We also calculate the Ranking loss of four classification models. Figure 1(b) show the Ranking loss of the four algorithms throughout the stream in TMC2007 data-set. For example, at X axis = 6, the ranking loss of SWMEC is 0.1571, the Y values in ML-KNN (\(w=100\)), ML-KNN (\(w=200\)) and ML-KNN (\(w=400\)) are all higher than SWEMC.

B. Classification quality comparison with SMART [14]

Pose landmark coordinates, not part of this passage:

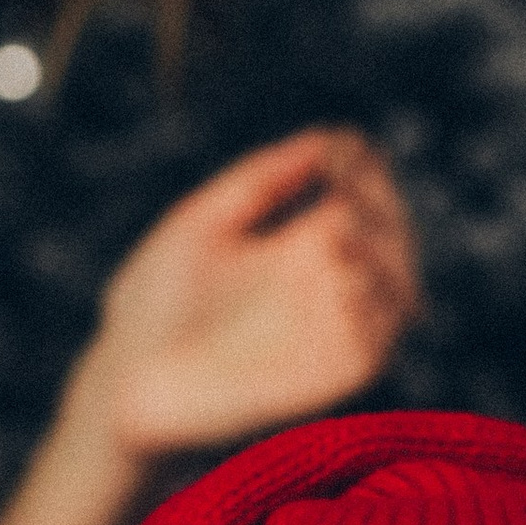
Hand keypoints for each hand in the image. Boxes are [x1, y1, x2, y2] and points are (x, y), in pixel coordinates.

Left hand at [79, 128, 420, 467]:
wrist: (125, 386)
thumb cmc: (151, 307)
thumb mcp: (200, 223)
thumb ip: (259, 180)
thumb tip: (326, 138)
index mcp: (294, 244)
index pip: (362, 195)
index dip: (363, 166)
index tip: (339, 150)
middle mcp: (321, 287)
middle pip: (392, 234)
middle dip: (382, 201)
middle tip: (348, 182)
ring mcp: (328, 332)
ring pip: (400, 286)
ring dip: (386, 249)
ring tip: (342, 224)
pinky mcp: (327, 379)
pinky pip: (377, 345)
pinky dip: (376, 308)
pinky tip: (344, 274)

We also compare the performance of our approach SWMEC against SMART [14], which also adopt the strategy of ensemble and gives us a great inspiration in this paper. As Fig. 2(a) and (b) shows, Our method SWMEC is slightly better than SMART in Micro F1 and Ranking Loss. Especially noteworthy is that SMART has a much bigger space overhead than SWMEC, because SMART needs to maintain several tree structures while SWMEC only needs to store small amount of central points. In the future, we would like to combine both of these two methods’ advantages to address the multi-label classification problem in data streams.

Fig. 2.
figure 2

SWMEC against SMART on TMC2007 dataset.

6 Conclusion

This paper presents an efficient algorithm for multi-label data stream classification based on ML-KNN. As the properties of data stream and multiple labels assigned to each instances. It becomes more challenging than the traditional static multi-label data classification problems and single-label data stream classification problems. To address these challenges, we propose an ensemble multilabel data stream classification approach, manly Streaming Weighting ML-KNN based Ensemble Classifier (SWMEC), to efficiently update the model with the multi-label data stream flows. Then our model can effectively and efficiently predict multiple labels for future data points. The experimental results on the real world validate that our multi-label data stream classification approach is very effective and efficient for multi-label stream classification.